Véronique correspondait, il faut le dire, trait pour trait à cette description. Je l'ai aimée, autant qu'il était en mon pouvoir – ce qui représente beaucoup d'amour. Cet amour fut gaspillé en pure perte, je le sais maintenant; j'aurais mieux fait de lui casser les deux bras. Elle avait sans doute depuis toujours, comme toutes les dépressives, des dispositions à l'égoïsme et à l'absence de cœur; mais sa psychanalyse l'a transformée de manière irréversible en une véritable ordure, sans tripes et sans conscience – un détritus entouré de papier glacé. Je me souviens qu'elle avait un tableau en Velléda blanc, sur lequel elle inscrivait d'ordinaire des choses du genre " petits pois " ou " pressing ". Un soir, en rentrant de sa séance, elle avait noté cette phrase de Lacan: " Plus vous serez ignoble, mieux ça ira. " J'avais souri; j'avais bien tort. Cette phrase n'était encore, à ce stade, qu'un programme; mais elle allait le mettre en application, point par point.
Un soir que Véronique était absente, j'ai avalé un flacon de Largactyl. Pris de panique, j'ai ensuite appelé les pompiers. Il a fallu m'emmener en urgence à l'hôpital, me faire un lavage d'estomac, etc. Bref, j'ai bien failli y passer. Cette salope (comment la qualifier autrement?) n'est même pas venue me voir à l'hôpital. Lors de mon retour " à la maison ", si l'on peut dire, tout ce qu'elle a trouvé comme mots de bienvenue c'est que j'étais un égoïste doublé d'un minable; son interprétation de l'événement, c'est que je m'ingéniais à lui causer des soucis supplémentaires, elle " qui avait déjà assez à faire avec ses problèmes de boulot ". L'ignoble garce a même ajouté que je tentais de me livrer à un " chantage affectif "; quand j'y pense, je regrette de ne pas lui avoir tailladé les ovaires. Enfin, c'est du passé.

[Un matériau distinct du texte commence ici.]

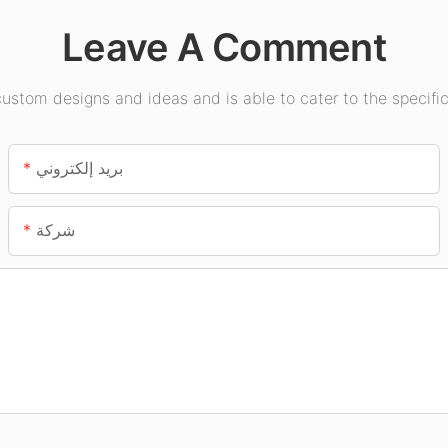
Leave A Comment
stom designs and ideas and is able to cater to the specific
بريد إلكتروني
شركة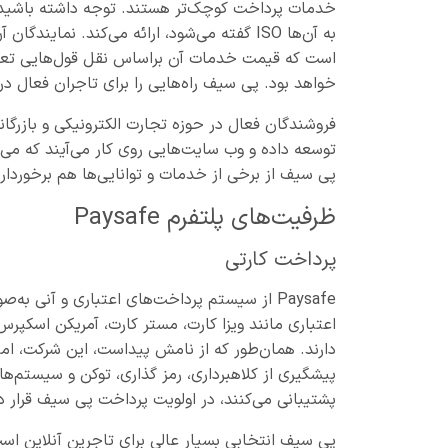
به آن‌ها ISO گفته می‌شود، ارائه می‌کند. نم
است که قیمت خدمات آن براساس نقل قول‌هایی تعیی
خواهد بود. پی سیف راه‌هایی را برای تاجران فعال د
فروشندگان فعال در حوزه تجارت الکترونیکی و بازرگان
توسعه داده و وب سایت‌هایی روی کار می‌آیند که می
پی سیف از برخی از خدمات و توانایی‌ها هم برخوردار
ظرفیت‌های پلتفرم Paysafe
پرداخت کارتی
Paysafe از سیستم پرداخت‌های اعتباری و آنی ب
اعتباری مانند ویزا کارت، مستر کارت، آمریکن اسکپر
دارند. همان‌طور که از نامش پیداست، این شرکت، امنی
پشتیبانی می‌کنند، در اولویت پرداخت پی سیف قرار دا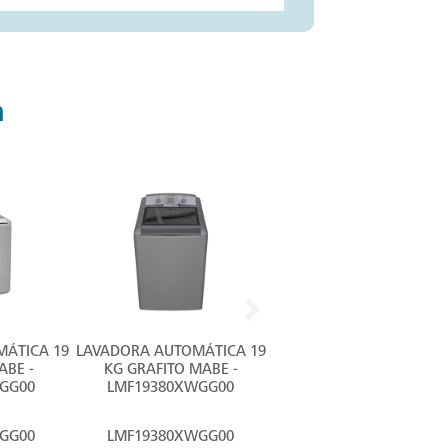
n
ÁTICA 19
LAVADORA AUTOMÁTICA 19
LAVADORA AUTOMÁTICA 
ABE -
KG GRAFITO MABE -
KG BLANCA MABE -
GG00
LMF19380XWGG00
LMF18380XVLB00
GG00
LMF19380XWGG00
LMF18380XVLB00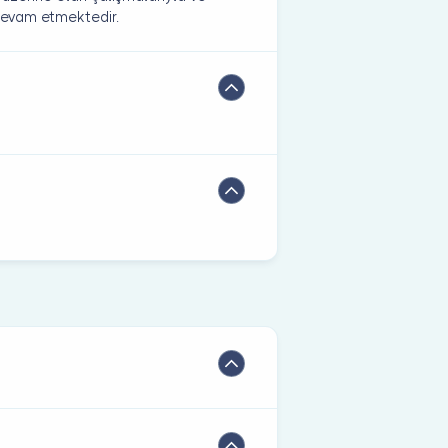
devam etmektedir.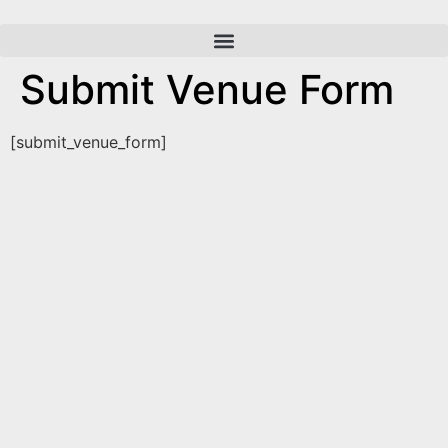
Submit Venue Form
[submit_venue_form]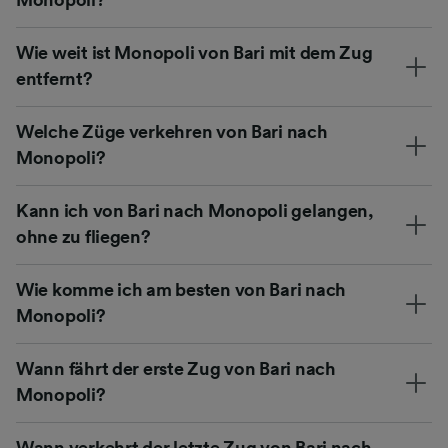
Wie weit ist Monopoli von Bari mit dem Zug
entfernt?
Welche Züge verkehren von Bari nach
Monopoli?
Kann ich von Bari nach Monopoli gelangen,
ohne zu fliegen?
Wie komme ich am besten von Bari nach
Monopoli?
Wann fährt der erste Zug von Bari nach
Monopoli?
Wann verkehrt der letzte Zug von Bari nach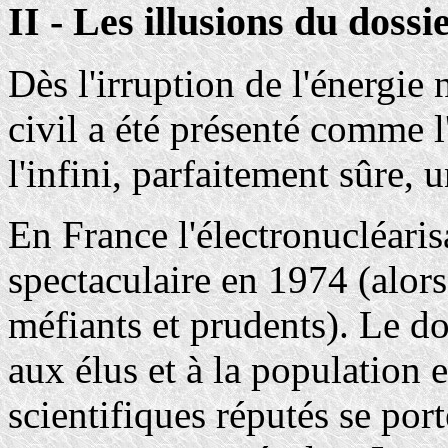
II - Les illusions du dossi
Dès l'irruption de l'énergie
civil a été présenté comme l
l'infini, parfaitement sûre, 
En France l'électronucléaris
spectaculaire en 1974 (alors
méfiants et prudents). Le do
aux élus et à la population 
scientifiques réputés se por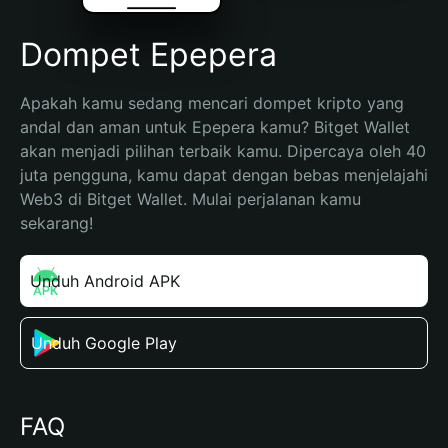
Dompet Epepera
Apakah kamu sedang mencari dompet kripto yang 
andal dan aman untuk Epepera kamu? Bitget Wallet 
akan menjadi pilihan terbaik kamu. Dipercaya oleh 40 
juta pengguna, kamu dapat dengan bebas menjelajahi 
Web3 di Bitget Wallet. Mulai perjalanan kamu 
sekarang!
Unduh Android APK
Unduh Google Play
FAQ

Je revois aussi la soirée où elle avait appelé les flics pour me virer de chez elle. Pourquoi, " chez elle "? Parce que l'appartement était à son nom, et qu'elle payait le loyer plus souvent que moi. Voilà bien le premier effet de la psychanalyse: développer chez ses victimes une avarice et une mesquinerie ridicules, presque incroyables. Inutile d'essayer d'aller au café avec quelqu'un qui suit une analyse: inévitablement il se met à discuter les détails de l'addition, et ça finit par des problèmes avec le garçon. Bref ces trois gros cons de flics étaient là, avec leurs talkies-walkies et leurs airs de connaître la vie mieux que personne. J'étais en pyjama et je tremblais de froid; sous la nappe, mes mains serraient les pieds de la table; j'étais bien décidé à les obliger à m'emmener de force. Pendant ce temps, l'autre pétasse leur montrait des quittances de loyer afin d'établir ses droits sur les lieux; elle attendait probablement qu'ils sortent leurs matraques. Le soir même, elle avait eu une " séance "; toutes ses réserves de bassesse et d'égoïsme étaient reconstituées; mais je n'ai pas cédé, j'ai réclamé un complément d'enquête, et ces stupides policiers ont dû quitter les lieux. Du reste, je suis parti pour de bon le lendemain.